Many wonder the reasons that people often point to the color of their skin, the texture of their hair, their ancestry, history, gender, and other embodiments. And yet as the song by India Arie so keenly states, “I’m Not My Hair,”  we are not the images presented in this world. Yet through these images we perceive each other. The focus on Gabriel Douglas’ hair while she was making history is an example of seeing images and not people. Our perceptions can lead to misinterpretation and then to harm and suffering. For this reason there are sanctuaries created to heal the suffering caused in the misinterpretation and ultimate oppression, personal and systematic, within our society.

In an essay titled Bearing Up in the Wild Winds (from the book Dharma, Color and Culture), I wrote: What is suffering often felt by people of color? There is no one answer. But I suspect that we have been taught to love everyone and then have felt betrayed and angered when that love was not returned. We have been deeply wounded by this betrayal and have searched out ways to recover the loving people that we know ourselves to be. We have created names for ourselves, such as “people of color” in order to label the pain. We have created sanctuaries to heal and still have yet to emerge for those sanctuaries for fear of being hurt once again. What happens to a hurt people? We forget that we are butterflies bearing up in the wild winds. We forget that we are tender from the suffering.

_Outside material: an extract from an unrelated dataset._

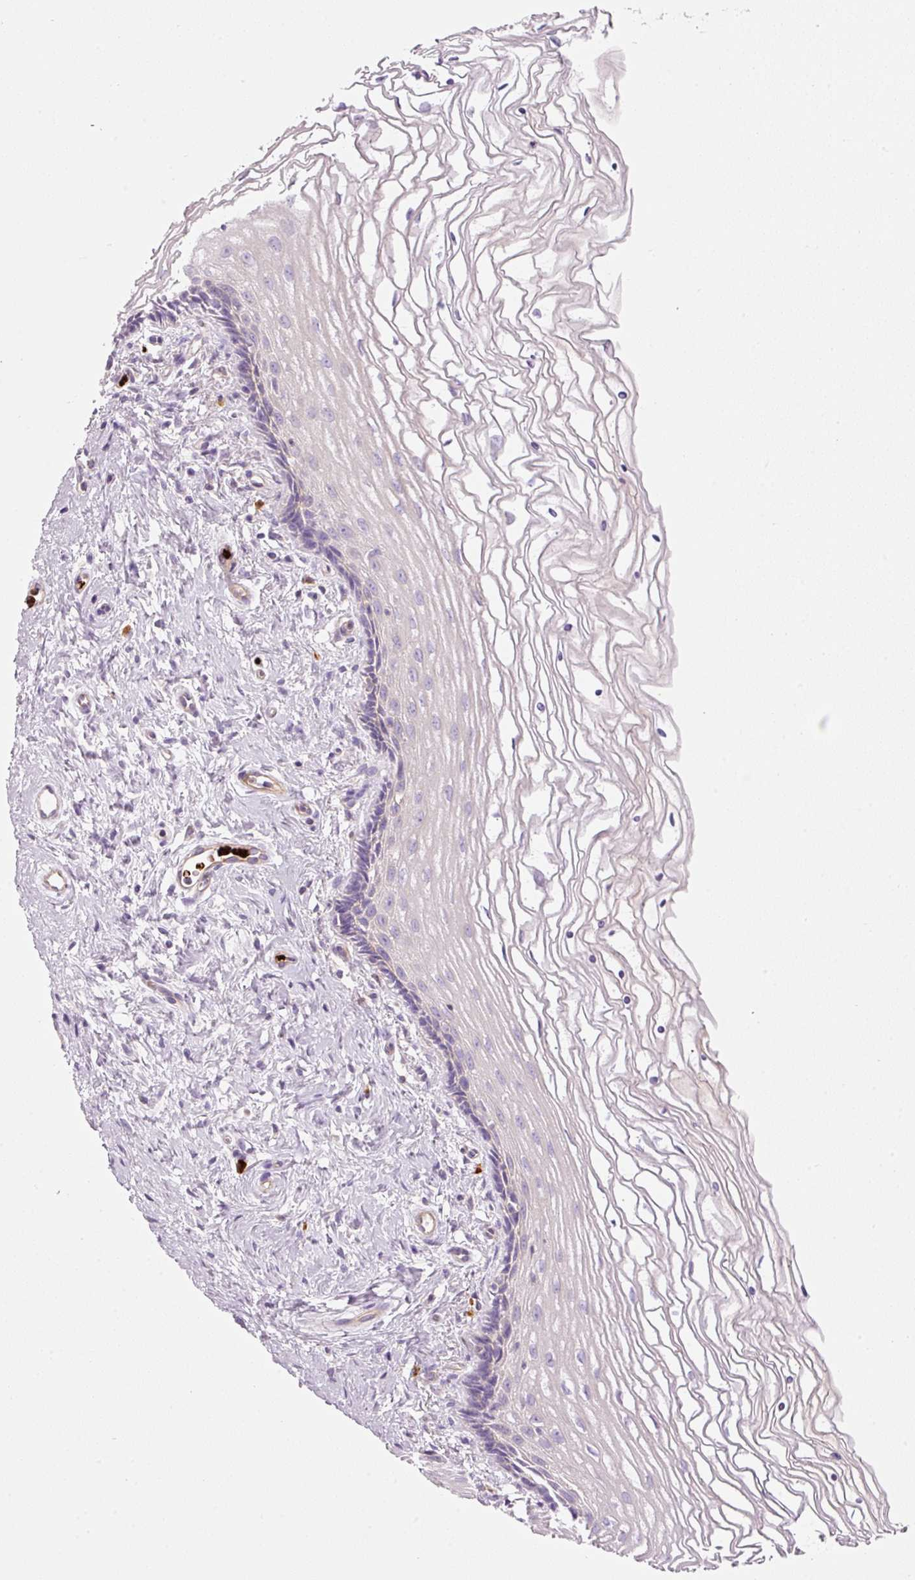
{"staining": {"intensity": "negative", "quantity": "none", "location": "none"}, "tissue": "cervix", "cell_type": "Glandular cells", "image_type": "normal", "snomed": [{"axis": "morphology", "description": "Normal tissue, NOS"}, {"axis": "topography", "description": "Cervix"}], "caption": "There is no significant expression in glandular cells of cervix. The staining was performed using DAB (3,3'-diaminobenzidine) to visualize the protein expression in brown, while the nuclei were stained in blue with hematoxylin (Magnification: 20x).", "gene": "MAP3K3", "patient": {"sex": "female", "age": 47}}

Any path of healing or liberation requires one to be exposed. So, the path of Dharma for many is to first take sanctuary where you can comfortably share your story and be seen–without other’s guilt, explanation, or justification. Within that sanctuary there is learning the true interrelationship of each other (whether everyone knows it or not) and understanding our lives, as relative and absolute–as tangible and intangible, material and spirit. We come to the path of easing our suffering by having a complete view of suffering, or having an awareness of our intention. Are we willing to release that which causes us to suffer? In sanctuary we learn complete speech and whether or not we are insistent in getting our point or story across while disregarding others–how we talk to each other and cultivating forgiveness when we harm others. We learn how to say to each other and to ourselves, “I am doing my best. I am still learning how to be the love longed for. I see you.” These are some of the things the Buddha taught as the path out of suffering. These are some of the things we left behind in our indigenous ways when we lived closed to the earth.

With dedication we can emerge from our sanctuaries aware of the mass hypnotic state in which we all have been subject to. We surface better able to see others more clearly as living beings with all the same conditioning. Why even our pets have some of the same conditioning.

On our path of life we can cease being hypnotized by everything including one another. We can return to the wisdom in our bones that know this true life and that know the nature of our true hearts. This way we can all go in peace.